ÚLTIMOS
E PRIMEIROS (27)
Ev.
Cap. XX – Item 2
(...)
os últimos serão os primeiros e os primeiros serão os últimos. Mateus, 20:16.
No contexto do comportamento
histórico-sociológico, o ser humano prefere utilizar-se dos primeiros lugares,
aqueles que lhe podem oferecer maior destaque no conjunto em que se movimenta,
com essa atitude agradando ao ego sempre necessitado de emulação para
desempenhar a tarefa que lhe diz respeito.
Não raro, dominado pelas
paixões derivadas da necessidade do prazer e da posse, que lhe parecem
constituir metas únicas, transforma a existência num calvário de lutas
intérminas, porquanto as ambições em crescendo não lhe facultam a paz nem o
preenchimento interior, que são indispensáveis à vida feliz.
Educado para o triunfo na
sociedade, mediante propostas hedonistas, a sua vitória deve ser disputada a
qualquer preço, não importando as consequências que possam advir dessa
filosofia utilitarista de efeitos perturbadores.
Atingido o patamar que
constituía o objetivo central dos seus esforços e interesses, não se pode
furtar ao vazio existencial ou ao continuado empenho para ter mais, tornar-se
conhecido, dominador, como se os infortúnios, as enfermidades, a velhice e a
morte não o pudessem atingir.
A existência física
parece-lhe ser a saga de realizações externas, o acumular de louros e aplausos,
num vaivém ininterrupto, cansativo e desgastante.

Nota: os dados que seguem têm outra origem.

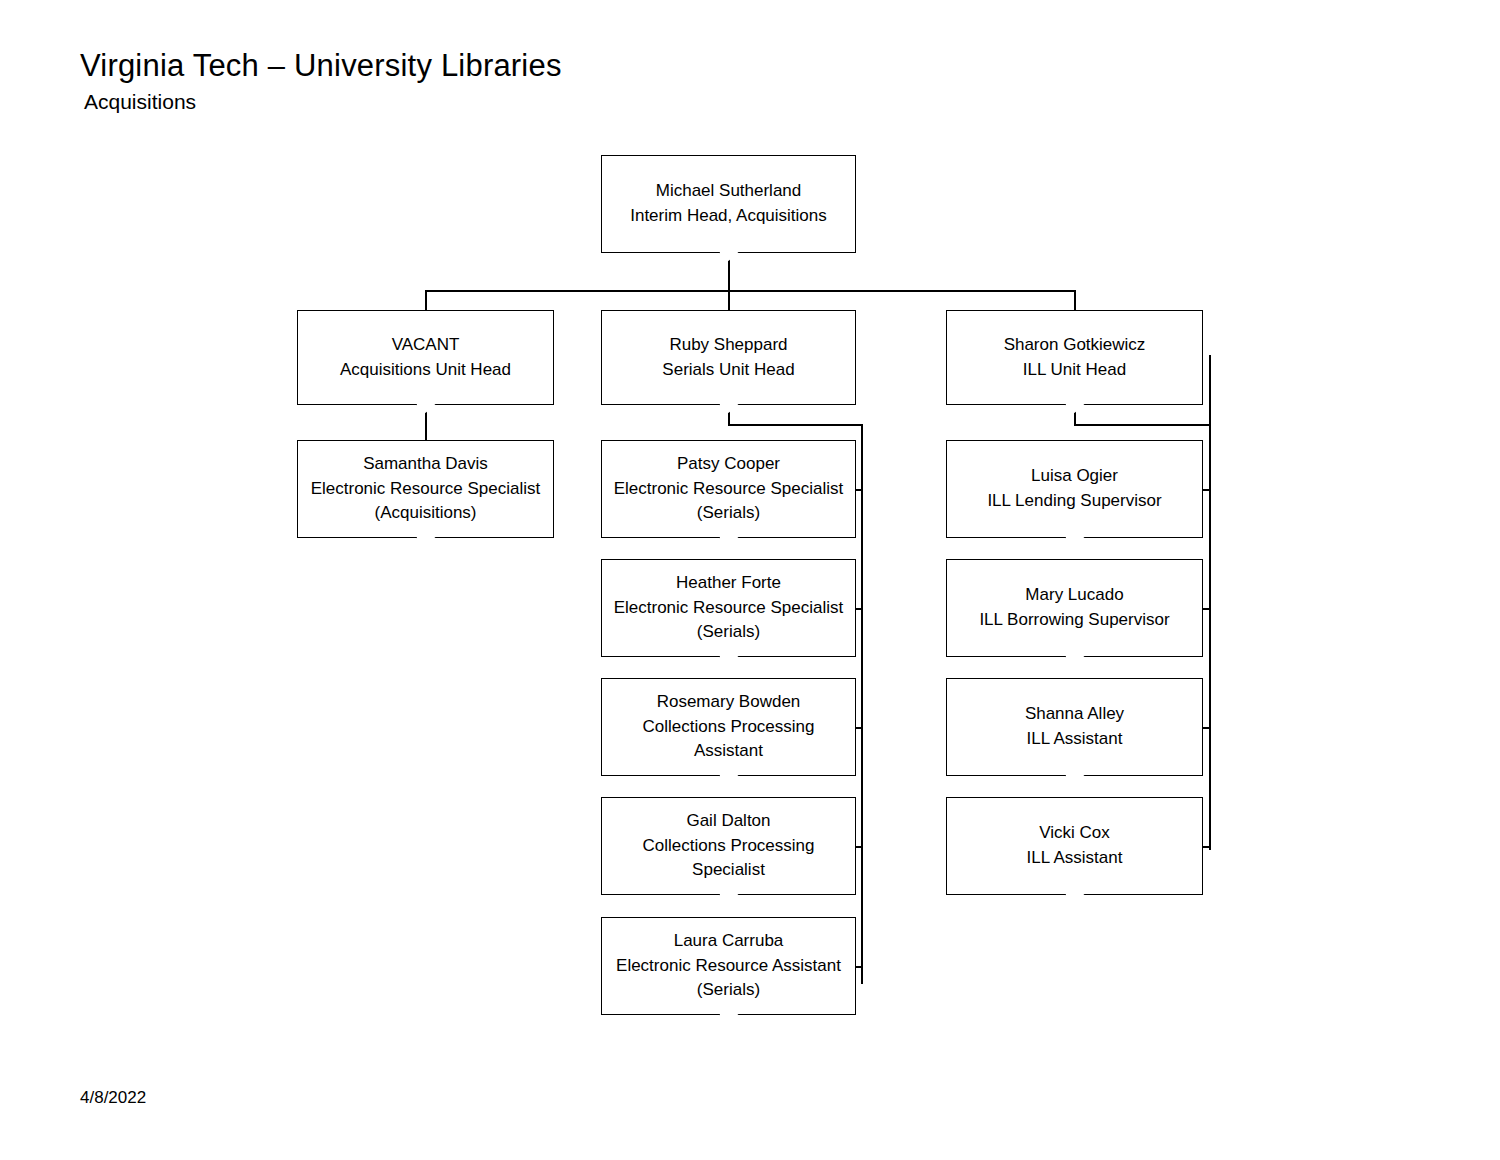Virginia Tech – University Libraries
Acquisitions
Michael Sutherland Interim Head, Acquisitions
VACANT Acquisitions Unit Head
Ruby Sheppard Serials Unit Head
Sharon Gotkiewicz ILL Unit Head
Samantha Davis Electronic Resource Specialist (Acquisitions)
Patsy Cooper Electronic Resource Specialist (Serials)
Heather Forte Electronic Resource Specialist (Serials)
Rosemary Bowden Collections Processing Assistant
Gail Dalton Collections Processing Specialist
Laura Carruba Electronic Resource Assistant (Serials)
Luisa Ogier ILL Lending Supervisor
Mary Lucado ILL Borrowing Supervisor
Shanna Alley ILL Assistant
Vicki Cox ILL Assistant
4/8/2022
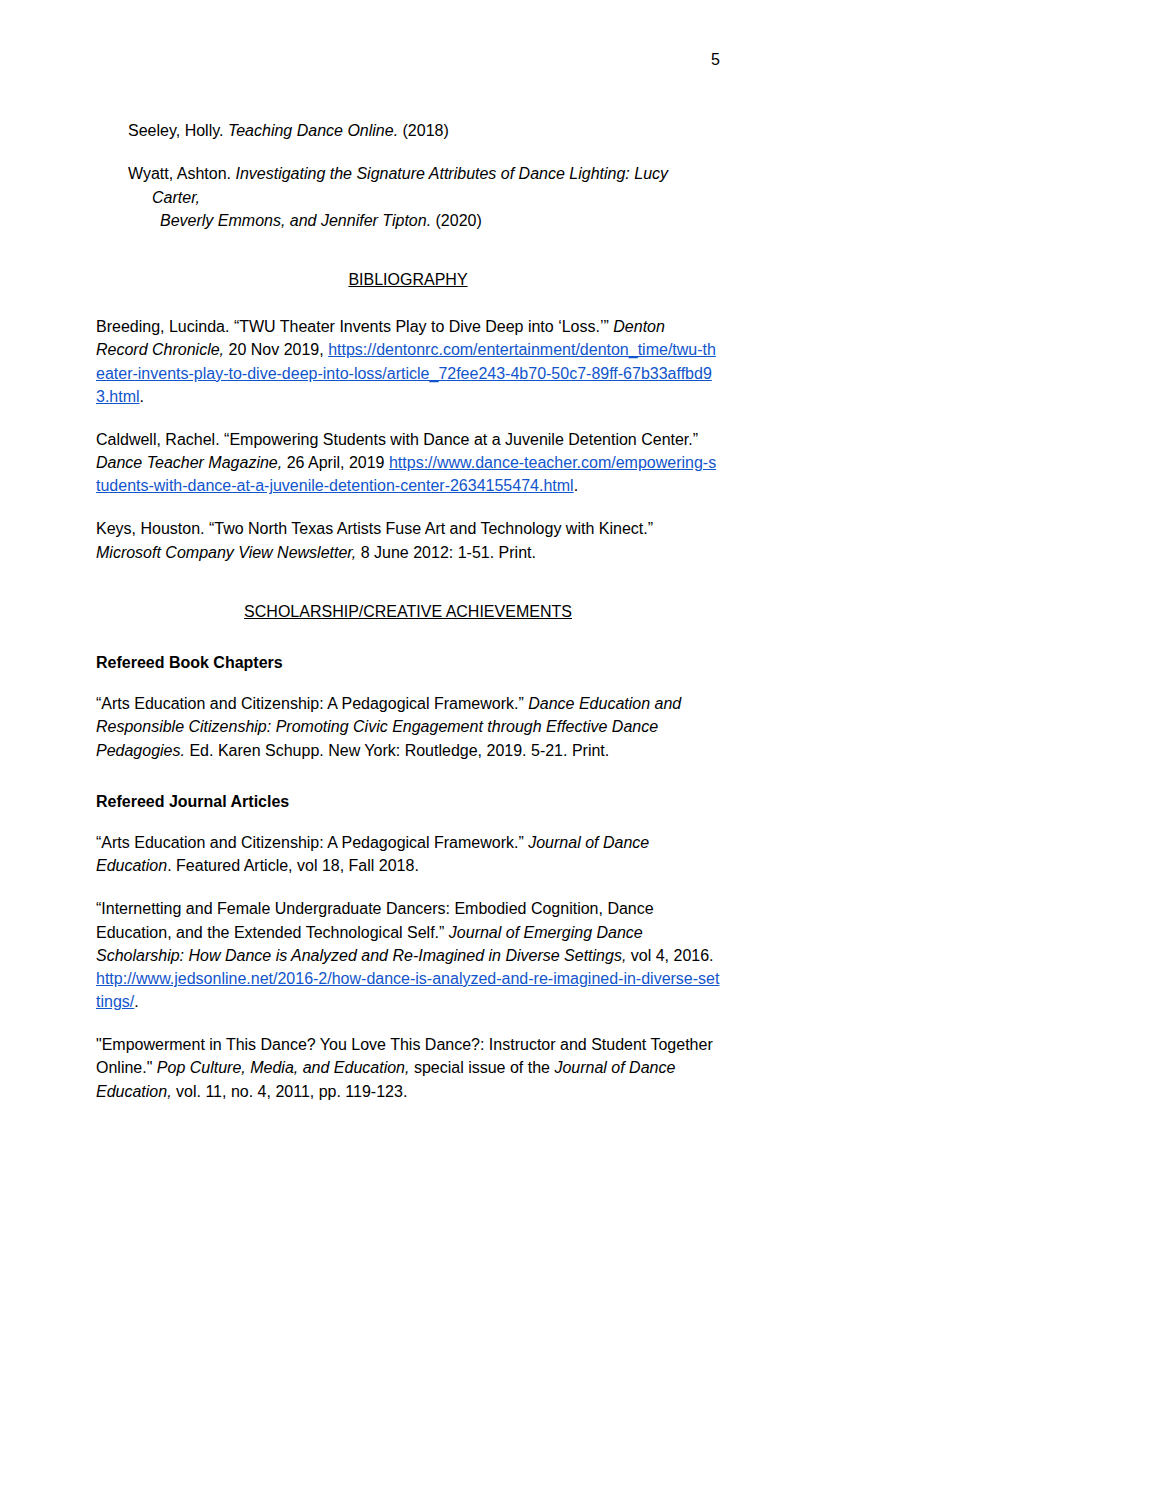5
Seeley, Holly. Teaching Dance Online. (2018)
Wyatt, Ashton. Investigating the Signature Attributes of Dance Lighting: Lucy Carter, Beverly Emmons, and Jennifer Tipton. (2020)
BIBLIOGRAPHY
Breeding, Lucinda. “TWU Theater Invents Play to Dive Deep into ‘Loss.’” Denton Record Chronicle, 20 Nov 2019, https://dentonrc.com/entertainment/denton_time/twu-theater-invents-play-to-dive-deep-into-loss/article_72fee243-4b70-50c7-89ff-67b33affbd93.html.
Caldwell, Rachel. “Empowering Students with Dance at a Juvenile Detention Center.” Dance Teacher Magazine, 26 April, 2019 https://www.dance-teacher.com/empowering-students-with-dance-at-a-juvenile-detention-center-2634155474.html.
Keys, Houston. “Two North Texas Artists Fuse Art and Technology with Kinect.” Microsoft Company View Newsletter, 8 June 2012: 1-51. Print.
SCHOLARSHIP/CREATIVE ACHIEVEMENTS
Refereed Book Chapters
“Arts Education and Citizenship: A Pedagogical Framework.” Dance Education and Responsible Citizenship: Promoting Civic Engagement through Effective Dance Pedagogies. Ed. Karen Schupp. New York: Routledge, 2019. 5-21. Print.
Refereed Journal Articles
“Arts Education and Citizenship: A Pedagogical Framework.” Journal of Dance Education. Featured Article, vol 18, Fall 2018.
“Internetting and Female Undergraduate Dancers: Embodied Cognition, Dance Education, and the Extended Technological Self.” Journal of Emerging Dance Scholarship: How Dance is Analyzed and Re-Imagined in Diverse Settings, vol 4, 2016. http://www.jedsonline.net/2016-2/how-dance-is-analyzed-and-re-imagined-in-diverse-settings/.
"Empowerment in This Dance? You Love This Dance?: Instructor and Student Together Online." Pop Culture, Media, and Education, special issue of the Journal of Dance Education, vol. 11, no. 4, 2011, pp. 119-123.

Os vitoriosos de um dia, no
entanto, passam, como sucede com os indivíduos de todas as camadas nas
diferentes luas que travam.
Essa conduta ilusória
responde por transtornos psicológicos muito graves e danos espirituais de
libertação penosa.
O mundo é educandário,
oficina para atividades nobres e nunca uma ilha de sorrisos e plenitude, ou um
palco de tragicomédias que deleitam apenas por um momento.
O Evangelho de Jesus é um
repositório de ensinamentos convidando à mudança de entendimento da finalidade
existencial.
Sem jamais combater a posse
ou o prazer que se derivam dos esforços dignos e dos objetivos de serviço à
Humanidade, Jesus sempre conclamou aqueles que O escutavam ao progresso
mediante o trabalho, à dignidade por meio do auxílio recíproco, demonstrando,
no entanto, a transitoriedade de todas as coisas ante a perenidade do Espírito.

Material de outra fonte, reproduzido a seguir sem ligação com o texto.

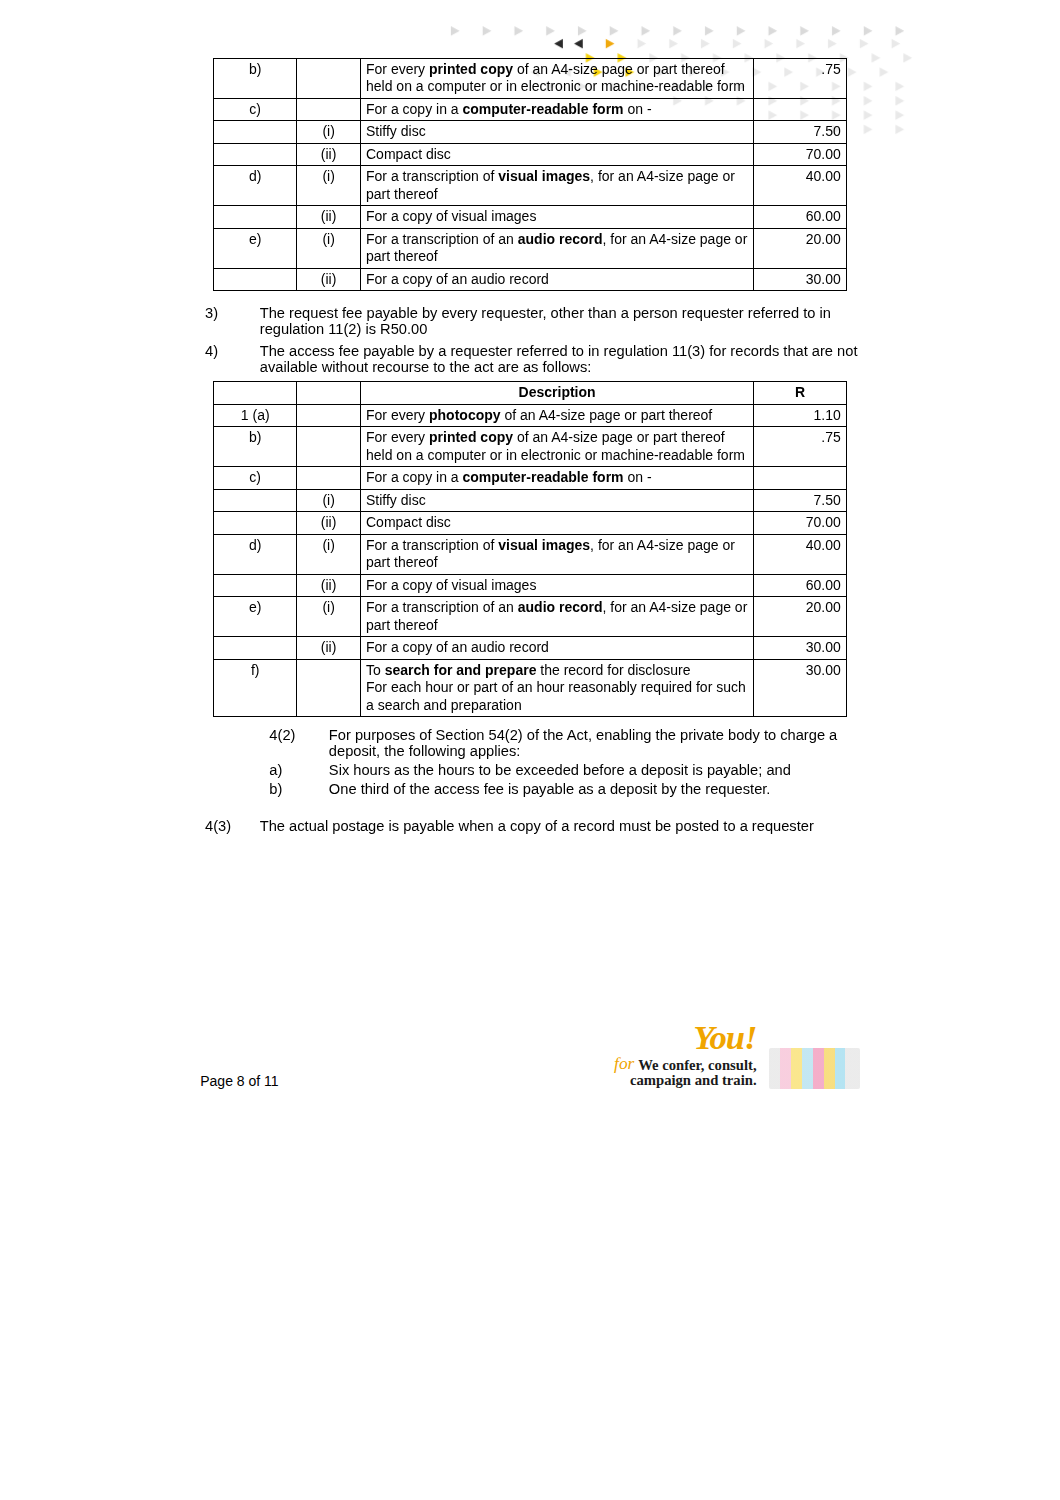| b) | | For every printed copy of an A4-size page or part thereof held on a computer or in electronic or machine-readable form | .75 |
| c) | | For a copy in a computer-readable form on - | |
| | (i) | Stiffy disc | 7.50 |
| | (ii) | Compact disc | 70.00 |
| d) | (i) | For a transcription of visual images , for an A4-size page or part thereof | 40.00 |
| | (ii) | For a copy of visual images | 60.00 |
| e) | (i) | For a transcription of an audio record , for an A4-size page or part thereof | 20.00 |
| | (ii) | For a copy of an audio record | 30.00 |
3)
The request fee payable by every requester, other than a person requester referred to in regulation 11(2) is R50.00
4)
The access fee payable by a requester referred to in regulation 11(3) for records that are not available without recourse to the act are as follows:
| | | Description | R |
| --- | --- | --- | --- |
| 1 (a) | | For every photocopy of an A4-size page or part thereof | 1.10 |
| b) | | For every printed copy of an A4-size page or part thereof held on a computer or in electronic or machine-readable form | .75 |
| c) | | For a copy in a computer-readable form on - | |
| | (i) | Stiffy disc | 7.50 |
| | (ii) | Compact disc | 70.00 |
| d) | (i) | For a transcription of visual images , for an A4-size page or part thereof | 40.00 |
| | (ii) | For a copy of visual images | 60.00 |
| e) | (i) | For a transcription of an audio record , for an A4-size page or part thereof | 20.00 |
| | (ii) | For a copy of an audio record | 30.00 |
| f) | | To search for and prepare the record for disclosure For each hour or part of an hour reasonably required for such a search and preparation | 30.00 |
4(2)
For purposes of Section 54(2) of the Act, enabling the private body to charge a deposit, the following applies:
a)
Six hours as the hours to be exceeded before a deposit is payable; and
b)
One third of the access fee is payable as a deposit by the requester.
4(3)
The actual postage is payable when a copy of a record must be posted to a requester
Page 8 of 11
You!
for We confer, consult,
campaign and train.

Sendo possuidor de recursos
incomparáveis, aplicou-os pelo bem dos outros, nunca se permitindo humilhar ou
menosprezar os carentes, ou entregando-se ao desperdício, ao abuso do poder, à
exploração de outrem.
Vivendo intensamente o
mundo, este com suas imposições, às vezes, arbitrárias, deu curso à meta que
trazia: a instalação do Reino de Deus nas mentes e nos corações humanos.

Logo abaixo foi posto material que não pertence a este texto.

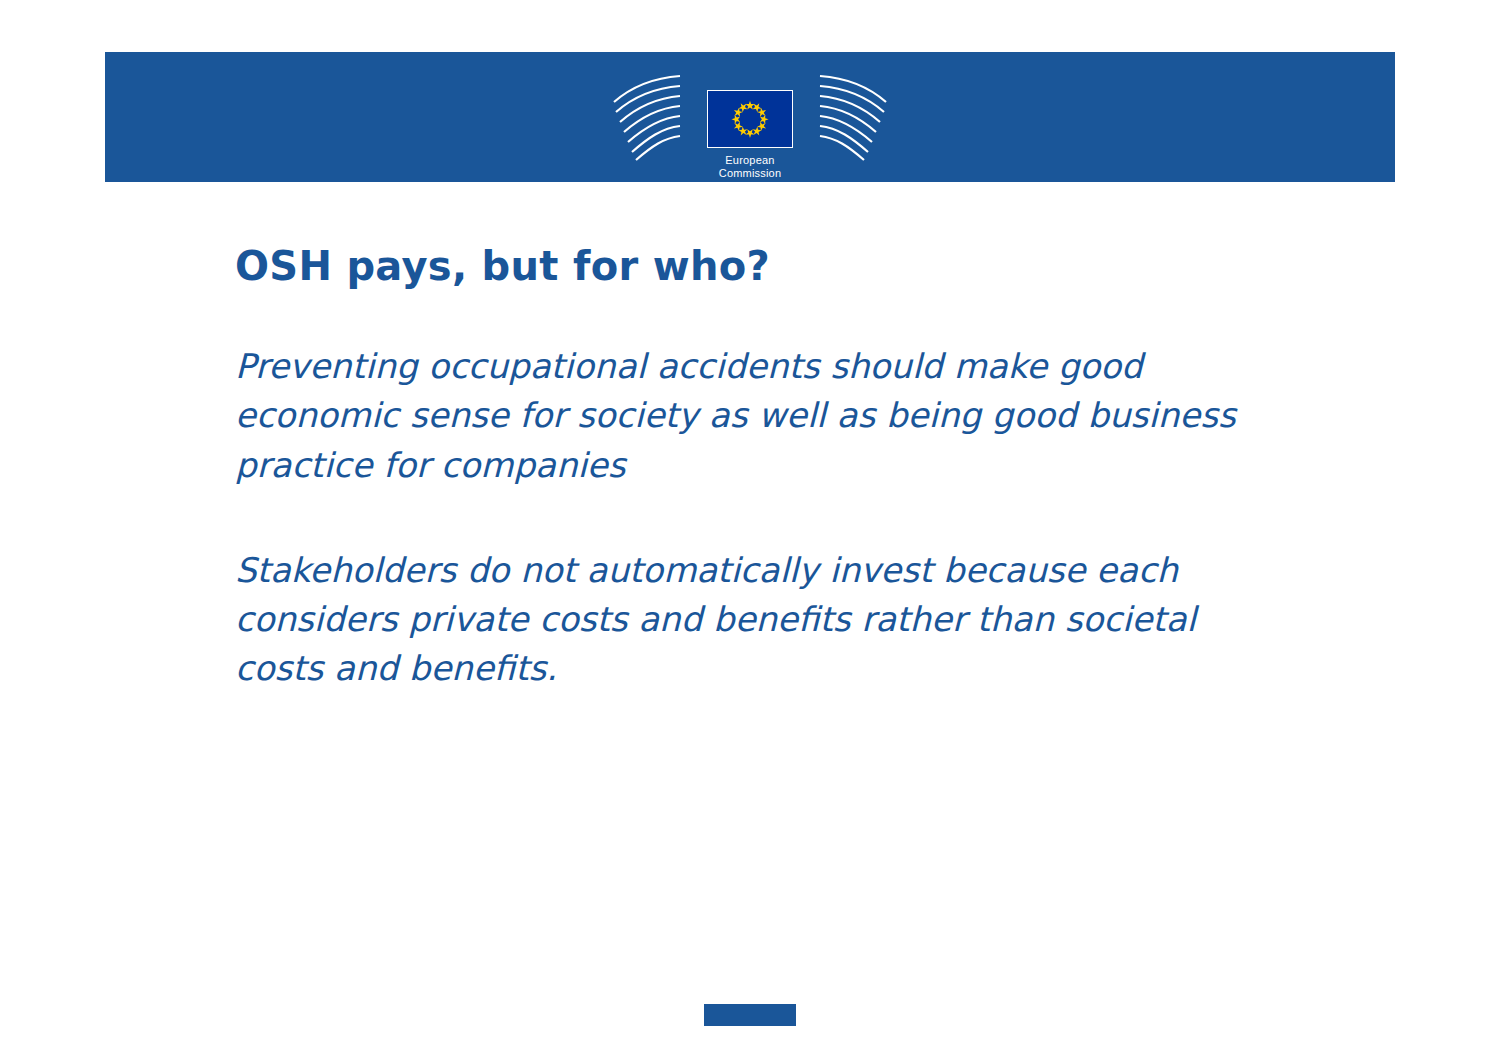European
Commission
OSH pays, but for who?
Preventing occupational accidents should make good economic sense for society as well as being good business practice for companies
Stakeholders do not automatically invest because each considers private costs and benefits rather than societal costs and benefits.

Não seja de estranhar a sua
informação de que nesse Reino de
justiça, os que se exaltam, se glorificam e desfrutam das comodidades e
honradas terrestres, sempre nos primeiros lugares, serão os últimos, enquanto que aqueles
que sofrem que jamais experimentaram as concessões terrestres, os tesouros da
cobiça e do orgulho, serão os
primeiros.
Paradoxalmente, os eleitos
pelos homens, que deles esperam colher as migalhas que sobram nas suas mesas
elegantes e fartas de poder transitório e prestígio, salvadas as exceções
compreensíveis, acumulam os frutos da avareza, do crime silencioso e oculto, da
traição, do suborno, da astúcia desenfreada. Eles próprios sabem da conduta que
mantém, de como são interiormente e do seu desinteresse pelo progresso da
sociedade e bem-estar do seu próximo. O egoísmo que neles predomina cega-os
para a realidade existencial e para as mínimas expressões de compaixão e de
misericórdia em favor dos deserdados da fortuna, os denominados párias
sociais...
É natural que, após a
embriaguez dos sentidos e o demorado letargo na glória, despertem para a
realidade que difere do que lhes aprouve viver no mundo, anestesiando a razão e
torcendo a óptica de observação do seu irmão situado economicamente em degrau
mais baixo, quiçá pela sua indiferença ou perversidade.
À luz da Psicologia
Profunda, o texto evangélico em epígrafe trabalha contra a sombra do
poder-prazer, diluindo o ego ambicioso e perverso ante as claridades
diamantinas do Subconsciente das suas altas responsabilidades de edificação da
criatura humana.
A coragem de Jesus é
incomparável, porquanto diante da alucinação dominante nos Seus dias, formulou
a Parábola dos trabalhadores da última hora, enfrentando a presunção farisaica
e o orgulho hebreu de considerar-se privilegiado por Deus, em face do seu comportamento
monoteísta e das inúmeras Revelações de que a raça foi instrumento. Em
contrapartida, eles não se davam conta de que a abundância de informações que
esclarecem constitui pesada carga de responsabilidade moral para aqueles que
lhe recebem o benefício.
Nasceu Jesus em Israel de
forma que se cumprissem as profecias; no entanto, Ele não pertence a um povo, a
uma raça, a uma época, sendo de todas as nações e de todos os tempos, sem
compromisso específico com quaisquer que Lhe queiram disputar a dominação.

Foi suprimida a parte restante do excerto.